Oltre a questi nomi legati in qualche modo ai fondatori albanesi di Biancavilla, il registro testimonia la presenza di altri nomi che adesso sembrerebbero estinti o con una bassissima frequenza. Lasciando volentieri il compito a chi vorrà consultare gli elenchi anagrafici del comune, vorrei sottoporre all’attenzione dei lettori alcuni nomi propri usati a Biancavilla nei primi decenni del Seicento e ora molto probabilmente abbandonati del tutto.

Fra i nomi maschili saltano all’occhio: Manfrè, modernamente Manfredi, conservatosi come cognome; Gilormo, modernamente Girolamo, assieme al più diffuso, Geronimo; Cusimano e/o Cuximano, forse per devozione a San Cusimano, presente ora in Sicilia come cognome, Cusimano, Cusumano; di Cruciano sono adesso registrati meno di 5 casi in Italia, secondo l’ISTAT, mentre nessun bambino è registrato adesso coi nomi di Scenzio, Ponzio, presenti invece nel nostro registro assieme a Ortensio, di uso rarissimo in Italia.

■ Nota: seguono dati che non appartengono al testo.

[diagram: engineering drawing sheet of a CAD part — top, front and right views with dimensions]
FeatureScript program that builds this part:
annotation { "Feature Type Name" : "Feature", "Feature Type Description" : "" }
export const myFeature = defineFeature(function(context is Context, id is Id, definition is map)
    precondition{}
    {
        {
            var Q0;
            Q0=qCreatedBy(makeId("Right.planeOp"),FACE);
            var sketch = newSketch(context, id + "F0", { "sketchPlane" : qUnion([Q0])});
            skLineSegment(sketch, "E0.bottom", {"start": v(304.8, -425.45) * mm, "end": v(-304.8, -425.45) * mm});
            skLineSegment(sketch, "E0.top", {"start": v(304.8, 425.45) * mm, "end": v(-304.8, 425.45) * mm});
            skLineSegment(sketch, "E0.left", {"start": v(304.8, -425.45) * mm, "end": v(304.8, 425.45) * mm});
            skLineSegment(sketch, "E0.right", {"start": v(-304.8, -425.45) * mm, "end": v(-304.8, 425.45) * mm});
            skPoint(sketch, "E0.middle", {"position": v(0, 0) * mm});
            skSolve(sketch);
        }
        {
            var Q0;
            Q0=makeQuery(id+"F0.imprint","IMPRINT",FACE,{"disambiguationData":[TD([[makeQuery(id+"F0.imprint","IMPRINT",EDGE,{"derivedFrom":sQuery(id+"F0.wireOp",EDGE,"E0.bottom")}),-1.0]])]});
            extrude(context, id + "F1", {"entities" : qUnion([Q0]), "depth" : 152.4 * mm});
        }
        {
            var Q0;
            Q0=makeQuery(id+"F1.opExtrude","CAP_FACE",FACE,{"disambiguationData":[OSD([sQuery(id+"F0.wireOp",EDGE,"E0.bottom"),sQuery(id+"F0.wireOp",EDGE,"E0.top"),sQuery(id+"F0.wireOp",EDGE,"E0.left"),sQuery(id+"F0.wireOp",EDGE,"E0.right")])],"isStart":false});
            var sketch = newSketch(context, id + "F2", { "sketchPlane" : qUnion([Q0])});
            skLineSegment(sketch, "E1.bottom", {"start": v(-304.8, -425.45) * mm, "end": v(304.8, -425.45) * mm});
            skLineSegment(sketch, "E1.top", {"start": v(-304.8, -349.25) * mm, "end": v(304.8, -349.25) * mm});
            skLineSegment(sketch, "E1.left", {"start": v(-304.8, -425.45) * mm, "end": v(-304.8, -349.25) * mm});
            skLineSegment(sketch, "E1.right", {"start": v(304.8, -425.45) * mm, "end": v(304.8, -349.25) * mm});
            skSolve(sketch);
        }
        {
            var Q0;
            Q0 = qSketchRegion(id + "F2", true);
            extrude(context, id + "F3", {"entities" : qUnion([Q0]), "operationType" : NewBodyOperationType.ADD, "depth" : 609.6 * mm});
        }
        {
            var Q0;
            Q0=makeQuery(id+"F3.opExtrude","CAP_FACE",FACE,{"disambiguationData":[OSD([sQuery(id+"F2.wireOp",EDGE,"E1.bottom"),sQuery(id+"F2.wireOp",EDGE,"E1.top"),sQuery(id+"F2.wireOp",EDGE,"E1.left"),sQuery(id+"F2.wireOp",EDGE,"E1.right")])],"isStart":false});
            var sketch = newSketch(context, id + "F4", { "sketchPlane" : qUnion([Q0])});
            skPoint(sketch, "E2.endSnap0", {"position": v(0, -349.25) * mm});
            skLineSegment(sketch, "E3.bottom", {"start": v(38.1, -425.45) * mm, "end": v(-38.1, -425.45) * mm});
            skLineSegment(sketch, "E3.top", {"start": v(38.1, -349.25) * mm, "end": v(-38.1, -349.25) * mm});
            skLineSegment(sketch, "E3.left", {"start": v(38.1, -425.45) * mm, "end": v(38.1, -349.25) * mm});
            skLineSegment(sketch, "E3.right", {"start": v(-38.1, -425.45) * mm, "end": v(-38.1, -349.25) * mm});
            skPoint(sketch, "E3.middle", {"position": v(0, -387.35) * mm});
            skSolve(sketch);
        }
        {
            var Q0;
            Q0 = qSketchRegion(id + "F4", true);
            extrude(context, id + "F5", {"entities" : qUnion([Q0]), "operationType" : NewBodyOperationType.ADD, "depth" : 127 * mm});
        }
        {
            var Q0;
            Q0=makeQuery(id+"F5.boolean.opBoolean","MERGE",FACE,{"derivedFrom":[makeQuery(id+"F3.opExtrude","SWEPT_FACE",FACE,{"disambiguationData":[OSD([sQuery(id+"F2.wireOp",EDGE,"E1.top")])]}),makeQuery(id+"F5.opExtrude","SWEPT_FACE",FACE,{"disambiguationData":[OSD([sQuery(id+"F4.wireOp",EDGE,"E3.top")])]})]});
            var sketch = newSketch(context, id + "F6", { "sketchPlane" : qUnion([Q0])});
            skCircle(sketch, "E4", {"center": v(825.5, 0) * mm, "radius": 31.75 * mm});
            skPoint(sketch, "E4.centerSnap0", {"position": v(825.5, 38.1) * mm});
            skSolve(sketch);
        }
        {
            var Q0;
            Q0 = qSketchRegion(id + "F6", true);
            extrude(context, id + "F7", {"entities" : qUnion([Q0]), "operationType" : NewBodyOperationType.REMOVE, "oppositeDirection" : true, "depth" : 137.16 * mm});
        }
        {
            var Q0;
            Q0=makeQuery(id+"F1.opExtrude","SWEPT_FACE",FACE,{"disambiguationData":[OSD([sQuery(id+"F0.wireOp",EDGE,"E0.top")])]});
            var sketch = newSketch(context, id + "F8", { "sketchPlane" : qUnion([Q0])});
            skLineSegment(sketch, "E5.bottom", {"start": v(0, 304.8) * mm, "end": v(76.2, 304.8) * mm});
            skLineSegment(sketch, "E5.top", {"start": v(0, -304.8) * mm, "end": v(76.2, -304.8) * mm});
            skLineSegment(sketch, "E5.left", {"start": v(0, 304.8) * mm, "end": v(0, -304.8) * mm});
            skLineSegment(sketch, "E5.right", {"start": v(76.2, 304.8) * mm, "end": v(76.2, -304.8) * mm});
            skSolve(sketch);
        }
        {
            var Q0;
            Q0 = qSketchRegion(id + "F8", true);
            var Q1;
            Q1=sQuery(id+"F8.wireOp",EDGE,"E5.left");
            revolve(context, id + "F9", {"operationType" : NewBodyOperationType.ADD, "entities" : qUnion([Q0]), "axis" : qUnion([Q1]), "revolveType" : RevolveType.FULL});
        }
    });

Fra i nomi femminili piace ricordare, oltre a Cruciana, Ponzia e Scienzia, alcuni che erano alla moda in quel periodo, anche se di tipo non devozionale, come Angirella (usato nelle famiglie Patania, Fallica e Florenza), Lionella, Paurella, Supranella,Volanti (Violante?), Gratiusa (Graziusa). Il fascino che ha sempre suscitato la città di Venezia ha travalicato i confini al punto da essere usato come nome proprio per le donne: il registro ci conserva Venezia e la var. grafica Venecia. Ma anche il nome della nostra regione era considerato così prestigioso da indurre la famiglia Petrana a chiamare Sicilia la propria figlia.

Il caso di “Bitturda”

Se questi nomi propri si sono obliterati in quanto soppiantati dalle nuove mode, qualche altro non è attecchito perché, già allora, ritenuto poco prestigioso. Il registro ci conserva, per esempio, una Bitturda (= Bertolda) trasferitasi a Biancavilla da Tripi, nel Messinese.

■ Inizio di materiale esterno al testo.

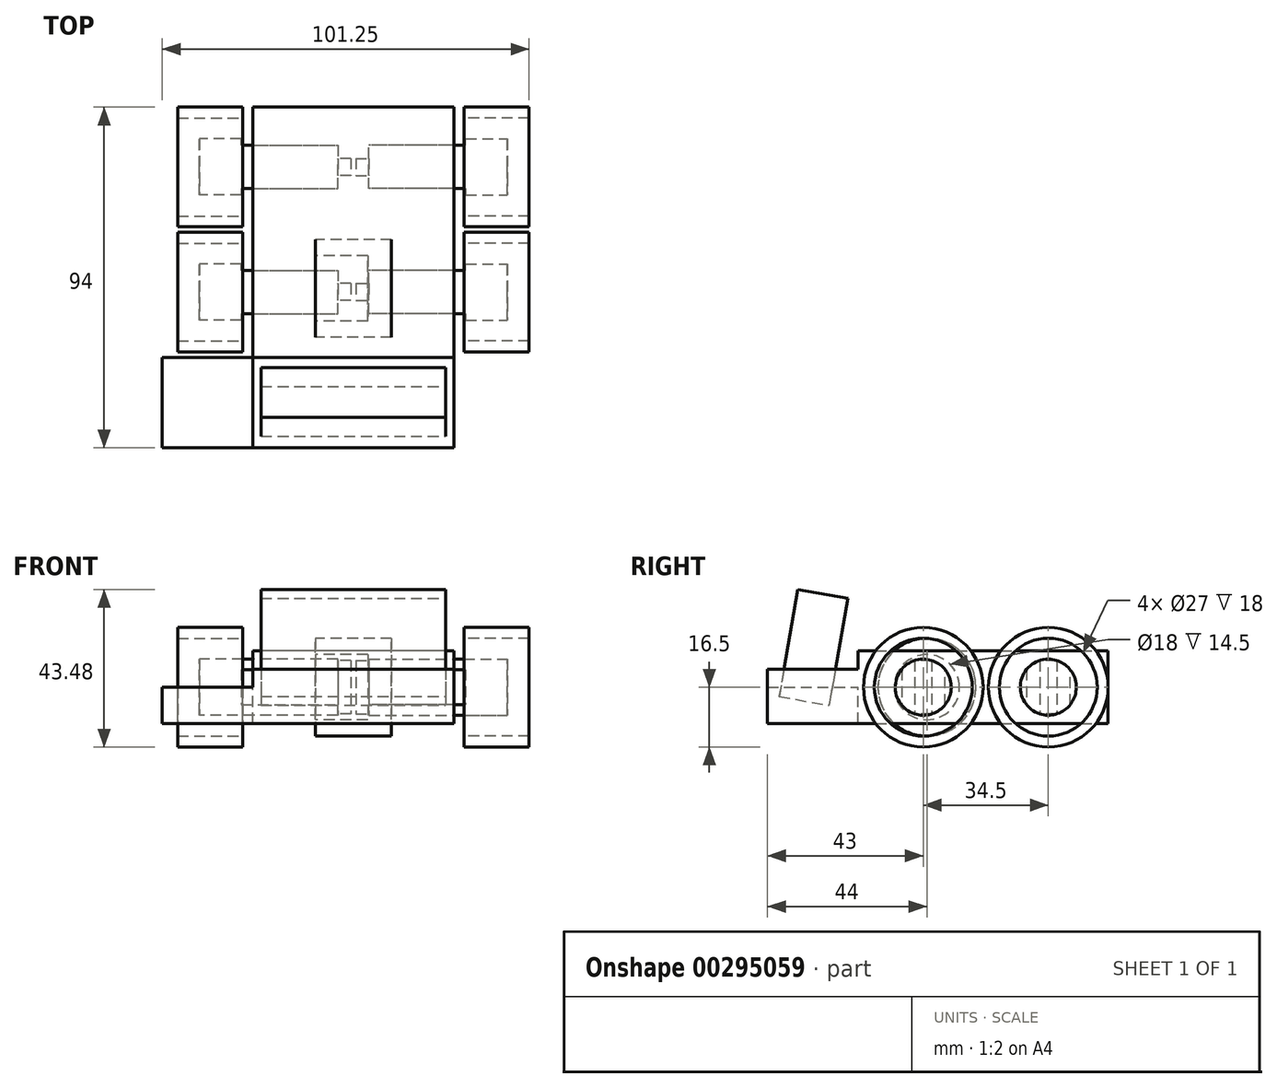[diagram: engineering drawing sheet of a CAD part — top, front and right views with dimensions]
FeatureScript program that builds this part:
annotation { "Feature Type Name" : "Feature", "Feature Type Description" : "" }
export const myFeature = defineFeature(function(context is Context, id is Id, definition is map)
    precondition{}
    {
        {
            assignVariable(context, id + "F0", {"name" : "GapMid", "anyValue" : 1.5 * mm});
        }
        {
            var Q0;
            Q0=qCreatedBy(makeId("Top.planeOp"),FACE);
            var sketch = newSketch(context, id + "F1", { "sketchPlane" : qUnion([Q0])});
            skLineSegment(sketch, "E0.bottom", {"start": v(-50, 50) * mm, "end": v(50, 50) * mm, "construction": true});
            skLineSegment(sketch, "E0.top", {"start": v(-50, -50) * mm, "end": v(50, -50) * mm, "construction": true});
            skLineSegment(sketch, "E0.left", {"start": v(-50, 50) * mm, "end": v(-50, -50) * mm, "construction": true});
            skLineSegment(sketch, "E0.right", {"start": v(50, 50) * mm, "end": v(50, -50) * mm, "construction": true});
            skLineSegment(sketch, "E1", {"start": v(0, 0) * mm, "end": v(39.5, 33.5) * mm, "construction": true});
            skSolve(sketch);
        }
        {
            var Q0;
            Q0=qCreatedBy(makeId("Right.planeOp"),FACE);
            var sketch = newSketch(context, id + "F2", { "sketchPlane" : qUnion([Q0])});
            skCircle(sketch, "E2", {"center": v(0, 0) * mm, "radius": 13.5 * mm});
            skCircle(sketch, "E3", {"center": v(0, 0) * mm, "radius": 16.5 * mm});
            skSolve(sketch);
        }
        {
            var Q0;
            Q0=makeQuery(id+"F2.imprint","IMPRINT",FACE,{"disambiguationData":[TD([[makeQuery(id+"F2.imprint","IMPRINT",EDGE,{"derivedFrom":sQuery(id+"F2.wireOp",EDGE,"E2")}),-1.0]])]});
            extrude(context, id + "F3", {"entities" : qUnion([Q0]), "endBound" : BoundingType.SYMMETRIC, "depth" : 18 * mm});
        }
        {
            var Q0;
            Q0=makeQuery(id+"F2.imprint","IMPRINT",FACE,{"disambiguationData":[TD([[makeQuery(id+"F2.imprint","IMPRINT",EDGE,{"derivedFrom":sQuery(id+"F2.wireOp",EDGE,"E2")}),1.0]])]});
            extrude(context, id + "F4", {"entities" : qUnion([Q0]), "endBound" : BoundingType.SYMMETRIC, "depth" : 21 * mm});
        }
        {
            var Q0;
            Q0=makeQuery(id+"F4.opExtrude","CAP_FACE",FACE,{"disambiguationData":[OSD([sQuery(id+"F2.wireOp",EDGE,"E2")])],"isStart":true});
            var sketch = newSketch(context, id + "F5", { "sketchPlane" : qUnion([Q0])});
            skCircle(sketch, "E4", {"center": v(0, 0) * mm, "radius": 9 * mm});
            skSolve(sketch);
        }
        {
            var Q0;
            Q0=makeQuery(id+"F5.imprint","IMPRINT",FACE,{"disambiguationData":[TD([[makeQuery(id+"F5.imprint","IMPRINT",EDGE,{"derivedFrom":sQuery(id+"F5.wireOp",EDGE,"E4")}),1.0]])]});
            var Q1;
            Q1=sQuery(id+"F5.wireOp",EDGE,"E4");
            extrude(context, id + "F6", {"entities" : qUnion([Q0]), "operationType" : NewBodyOperationType.REMOVE, "surfaceEntities" : qUnion([Q1]), "oppositeDirection" : true, "depth" : 14.5 * mm});
        }
        {
            var Q0;
            Q0=makeQuery(id+"F6.boolean.opBoolean","COPY",FACE,{"derivedFrom":makeQuery(id+"F6.opExtrude","CAP_FACE",FACE,{"disambiguationData":[OSD([sQuery(id+"F5.wireOp",EDGE,"E4")])],"isStart":false})});
            cPlane(context, id + "F7", {"entities" : qUnion([Q0]), "cplaneType" : CPlaneType.OFFSET, "offset" : 1 * mm, "width" : 150 * mm, "height" : 150 * mm});
        }
        {
            var Q0;
            Q0=qCreatedBy(id+"F7.planeOp",FACE);
            var sketch = newSketch(context, id + "F8", { "sketchPlane" : qUnion([Q0])});
            skCircle(sketch, "E5", {"center": v(0, 0) * mm, "radius": 7.73 * mm});
            skSolve(sketch);
        }
        {
            var Q0;
            Q0=makeQuery(id+"F8.imprint","IMPRINT",FACE,{"disambiguationData":[TD([[makeQuery(id+"F8.imprint","IMPRINT",EDGE,{"derivedFrom":sQuery(id+"F8.wireOp",EDGE,"E5")}),1.0]])]});
            extrude(context, id + "F9", {"entities" : qUnion([Q0]), "depth" : 38.22 * mm});
        }
        {
            var Q0;
            Q0=makeQuery(id+"F9.opExtrude","CAP_FACE",FACE,{"disambiguationData":[OSD([sQuery(id+"F8.wireOp",EDGE,"E5")])],"isStart":false});
            var sketch = newSketch(context, id + "F10", { "sketchPlane" : qUnion([Q0])});
            skLineSegment(sketch, "E6", {"start": v(-6, 0) * mm, "end": v(6, 0) * mm, "construction": true});
            skLineSegment(sketch, "E7", {"start": v(-6, -4.87) * mm, "end": v(-6, 4.87) * mm});
            skLineSegment(sketch, "E8", {"start": v(6, 4.87) * mm, "end": v(6, -4.87) * mm});
            skSolve(sketch);
        }
        {
            var Q0;
            {var subQ0=sQuery(id+"F10.wireOp",EDGE,"E7");Q0=makeQuery(id+"F10.imprint","IMPRINT",FACE,{"disambiguationData":[TD([[makeQuery(id+"F10.imprint","IMPRINT",EDGE,{"derivedFrom":subQ0}),1.0]])]});}
            var Q1;
            {var subQ0=sQuery(id+"F10.wireOp",EDGE,"E8");Q1=makeQuery(id+"F10.imprint","IMPRINT",FACE,{"disambiguationData":[TD([[makeQuery(id+"F10.imprint","IMPRINT",EDGE,{"derivedFrom":subQ0}),1.0]])]});}
            extrude(context, id + "F11", {"entities" : qUnion([Q0, Q1]), "operationType" : NewBodyOperationType.REMOVE, "oppositeDirection" : true, "depth" : 26.7 * mm});
        }
        {
            var Q0;
            Q0=makeQuery(id+"F9.opExtrude","CAP_FACE",FACE,{"disambiguationData":[OSD([sQuery(id+"F8.wireOp",EDGE,"E5")])],"isStart":false});
            var sketch = newSketch(context, id + "F12", { "sketchPlane" : qUnion([Q0])});
            skLineSegment(sketch, "E9", {"start": v(-2.35, 7.36) * mm, "end": v(2.35, 7.36) * mm});
            skLineSegment(sketch, "E10", {"start": v(-2.35, -7.36) * mm, "end": v(2.35, -7.36) * mm});
            skLineSegment(sketch, "E11", {"start": v(-2.35, 7.36) * mm, "end": v(-2.35, -7.36) * mm});
            skLineSegment(sketch, "E12", {"start": v(2.35, 7.36) * mm, "end": v(2.35, -7.36) * mm});
            skSolve(sketch);
        }
        {
            var Q0;
            Q0=makeQuery(id+"F12.imprint","IMPRINT",FACE,{"disambiguationData":[TD([[makeQuery(id+"F12.imprint","IMPRINT",EDGE,{"derivedFrom":sQuery(id+"F12.wireOp",EDGE,"E9")}),-1.0]])]});
            extrude(context, id + "F13", {"entities" : qUnion([Q0]), "operationType" : NewBodyOperationType.ADD, "depth" : 3.6 * mm});
        }
        {
            var Q0;
            Q0=makeQuery(id+"F3.opExtrude","SWEPT_BODY",BODY,{"disambiguationData":[OSD([sQuery(id+"F2.wireOp",EDGE,"E2"),sQuery(id+"F2.wireOp",EDGE,"E3")])]});
            var Q1;
            Q1=makeQuery(id+"F9.opExtrude","SWEPT_BODY",BODY,{"disambiguationData":[OSD([sQuery(id+"F8.wireOp",EDGE,"E5")])]});
            var Q2;
            Q2=sQuery(id+"F1.wireOp",EDGE,"E1");
            transform(context, id + "F14", {"entities" : qUnion([Q0, Q1]), "transformType" : TransformType.TRANSLATION_ENTITY, "oppositeDirectionEntity" : false, "transformLine" : qUnion([Q2]), "makeCopy" : false});
        }
        {
            var Q0;
            Q0=makeQuery(id+"F3.opExtrude","SWEPT_BODY",BODY,{"disambiguationData":[OSD([sQuery(id+"F2.wireOp",EDGE,"E2"),sQuery(id+"F2.wireOp",EDGE,"E3")])]});
            var Q1;
            Q1=makeQuery(id+"F9.opExtrude","SWEPT_BODY",BODY,{"disambiguationData":[OSD([sQuery(id+"F8.wireOp",EDGE,"E5")])]});
            var Q2;
            Q2=qCreatedBy(makeId("Right.planeOp"),FACE);
            mirror(context, id + "F15", {"entities" : qUnion([Q0, Q1]), "mirrorPlane" : qUnion([Q2])});
        }
        {
            var Q0;
            Q0=makeQuery(id+"F15.opPattern","COPY",BODY,{"derivedFrom":makeQuery(id+"F3.opExtrude","SWEPT_BODY",BODY,{"disambiguationData":[OSD([sQuery(id+"F2.wireOp",EDGE,"E2"),sQuery(id+"F2.wireOp",EDGE,"E3")])]}),"instanceName":"1"});
            var Q1;
            Q1=makeQuery(id+"F3.opExtrude","SWEPT_BODY",BODY,{"disambiguationData":[OSD([sQuery(id+"F2.wireOp",EDGE,"E2"),sQuery(id+"F2.wireOp",EDGE,"E3")])]});
            var Q2;
            Q2=makeQuery(id+"F9.opExtrude","SWEPT_BODY",BODY,{"disambiguationData":[OSD([sQuery(id+"F8.wireOp",EDGE,"E5")])]});
            var Q3;
            Q3=makeQuery(id+"F15.opPattern","COPY",BODY,{"derivedFrom":makeQuery(id+"F9.opExtrude","SWEPT_BODY",BODY,{"disambiguationData":[OSD([sQuery(id+"F8.wireOp",EDGE,"E5")])]}),"instanceName":"1"});
            var Q4;
            Q4=makeQuery(id+"F15.opPattern","COPY",FACE,{"derivedFrom":makeQuery(id+"F11.boolean.opBoolean","COPY",FACE,{"derivedFrom":makeQuery(id+"F11.opExtrude","SWEPT_FACE",FACE,{"disambiguationData":[OSD([sQuery(id+"F10.wireOp",EDGE,"E8")])]})}),"instanceName":"1"});
            transform(context, id + "F16", {"entities" : qUnion([Q0, Q1, Q2, Q3]), "transformType" : TransformType.TRANSLATION_DISTANCE, "transformDirection" : qUnion([Q4]), "distance" : getVariable(context, 'GapMid') + 33 * mm, "makeCopy" : true});
        }
        {
            var Q0;
            Q0=makeQuery(id+"F16.opPattern","COPY",FACE,{"derivedFrom":makeQuery(id+"F15.opPattern","COPY",FACE,{"derivedFrom":makeQuery(id+"F4.opExtrude","CAP_FACE",FACE,{"disambiguationData":[OSD([sQuery(id+"F2.wireOp",EDGE,"E2")])],"isStart":false}),"instanceName":"1"}),"instanceName":"1"});
            var sketch = newSketch(context, id + "F17", { "sketchPlane" : qUnion([Q0])});
            skPoint(sketch, "E13", {"position": v(1, 0) * mm});
            skLineSegment(sketch, "E14", {"start": v(1, -5.4) * mm, "end": v(1, 5.4) * mm});
            skSolve(sketch);
        }
        {
            var Q0;
            Q0=qCreatedBy(makeId("Top.planeOp"),FACE);
            var sketch = newSketch(context, id + "F18", { "sketchPlane" : qUnion([Q0])});
            skLineSegment(sketch, "E15.bottom", {"start": v(27.75, -19) * mm, "end": v(-27.75, -19) * mm});
            skLineSegment(sketch, "E15.top", {"start": v(27.75, 50) * mm, "end": v(-27.75, 50) * mm});
            skLineSegment(sketch, "E15.left", {"start": v(27.75, -19) * mm, "end": v(27.75, 50) * mm});
            skLineSegment(sketch, "E15.right", {"start": v(-27.75, -19) * mm, "end": v(-27.75, 50) * mm});
            skSolve(sketch);
        }
        {
            var Q0;
            Q0=makeQuery(id+"F18.imprint","IMPRINT",FACE,{"disambiguationData":[TD([[makeQuery(id+"F18.imprint","IMPRINT",EDGE,{"derivedFrom":sQuery(id+"F18.wireOp",EDGE,"E15.bottom")}),-1.0]])]});
            extrude(context, id + "F19", {"entities" : qUnion([Q0]), "oppositeDirection" : true, "depth" : 10 * mm});
        }
        {
            var Q0;
            Q0=makeQuery(id+"F18.imprint","IMPRINT",FACE,{"disambiguationData":[TD([[makeQuery(id+"F18.imprint","IMPRINT",EDGE,{"derivedFrom":sQuery(id+"F18.wireOp",EDGE,"E15.bottom")}),-1.0]])]});
            var sketch = newSketch(context, id + "F20", { "sketchPlane" : qUnion([Q0])});
            skLineSegment(sketch, "E16.bottom", {"start": v(-25.5, 15) * mm, "end": v(25.5, 15) * mm});
            skLineSegment(sketch, "E16.top", {"start": v(-25.5, -15) * mm, "end": v(25.5, -15) * mm});
            skLineSegment(sketch, "E16.left", {"start": v(-25.5, 15) * mm, "end": v(-25.5, -15) * mm});
            skLineSegment(sketch, "E16.right", {"start": v(25.5, 15) * mm, "end": v(25.5, -15) * mm});
            skLineSegment(sketch, "E17", {"start": v(0, -15) * mm, "end": v(0, 15) * mm, "construction": true});
            skSolve(sketch);
        }
        {
            var Q0;
            Q0 = qSketchRegion(id + "F20", true);
            extrude(context, id + "F21", {"entities" : qUnion([Q0]), "depth" : 14 * mm});
        }
        {
            var Q0;
            Q0=makeQuery(id+"F21.opExtrude","SWEPT_BODY",BODY,{"disambiguationData":[OSD([sQuery(id+"F20.wireOp",EDGE,"E16.bottom"),sQuery(id+"F20.wireOp",EDGE,"E16.top"),sQuery(id+"F20.wireOp",EDGE,"E16.left"),sQuery(id+"F20.wireOp",EDGE,"E16.right")])]});
            var Q1;
            Q1=makeQuery(id+"F21.opExtrude","CAP_EDGE",EDGE,{"disambiguationData":[OSD([sQuery(id+"F20.wireOp",EDGE,"E16.top")])],"isStart":true});
            transform(context, id + "F22", {"entities" : qUnion([Q0]), "transformType" : TransformType.ROTATION, "transformAxis" : qUnion([Q1]), "angle" : 80 * degree, "makeCopy" : false});
        }
        {
            var Q0;
            Q0=makeQuery(id+"F21.opExtrude","SWEPT_BODY",BODY,{"disambiguationData":[OSD([sQuery(id+"F20.wireOp",EDGE,"E16.bottom"),sQuery(id+"F20.wireOp",EDGE,"E16.top"),sQuery(id+"F20.wireOp",EDGE,"E16.left"),sQuery(id+"F20.wireOp",EDGE,"E16.right")])]});
            transform(context, id + "F23", {"entities" : qUnion([Q0]), "transformType" : TransformType.TRANSLATION_3D, "dx" : 0 * mm, "dy" : -12 * mm, "dz" : -5 * mm, "makeCopy" : false});
        }
        {
            var Q0;
            Q0=makeQuery(id+"F19.opExtrude","CAP_FACE",FACE,{"disambiguationData":[OSD([sQuery(id+"F18.wireOp",EDGE,"E15.bottom"),sQuery(id+"F18.wireOp",EDGE,"E15.top"),sQuery(id+"F18.wireOp",EDGE,"E15.left"),sQuery(id+"F18.wireOp",EDGE,"E15.right")])],"isStart":true});
            extrude(context, id + "F24", {"entities" : qUnion([Q0]), "depth" : 10 * mm});
        }
        {
            var Q0;
            Q0=makeQuery(id+"F19.opExtrude","SWEPT_FACE",FACE,{"disambiguationData":[OSD([sQuery(id+"F18.wireOp",EDGE,"E15.bottom")])]});
            extrude(context, id + "F25", {"entities" : qUnion([Q0]), "depth" : 25 * mm});
        }
        {
            var Q0;
            {var subQ0=sQuery(id+"F18.wireOp",EDGE,"E15.bottom");Q0=makeQuery(id+"F25.opExtrude","SWEPT_FACE",FACE,{"disambiguationData":[OSD([subQ0]),TDD([makeQuery(id+"F19.opExtrude","CAP_EDGE",EDGE,{"disambiguationData":[OSD([subQ0])],"isStart":true})])]});}
            extrude(context, id + "F26", {"entities" : qUnion([Q0]), "depth" : 5 * mm});
        }
        {
            var Q0;
            Q0=makeQuery(id+"F25.opExtrude","SWEPT_FACE",FACE,{"disambiguationData":[OSD([sQuery(id+"F18.wireOp",EDGE,"E15.bottom"),sQuery(id+"F18.wireOp",EDGE,"E15.right")])]});
            extrude(context, id + "F27", {"entities" : qUnion([Q0]), "operationType" : NewBodyOperationType.ADD, "depth" : 25 * mm});
        }
    });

Certo, non possiamo prevedere il quando, ma come si ricava dalla storia dei lunghi periodi, un nome considerato “brutto” e abbandonato, perché associato a certi ambienti socio-culturali, può essere rivalutato in un altro periodo in cui, secondo la moda del momento, sembrerà essere dotato di prestigio, perché, per esempio, la bisavola, donna bella e affascinante, portava quel nome, o magari perché il personaggio di un romanzo o di un film lo ha reso celebre.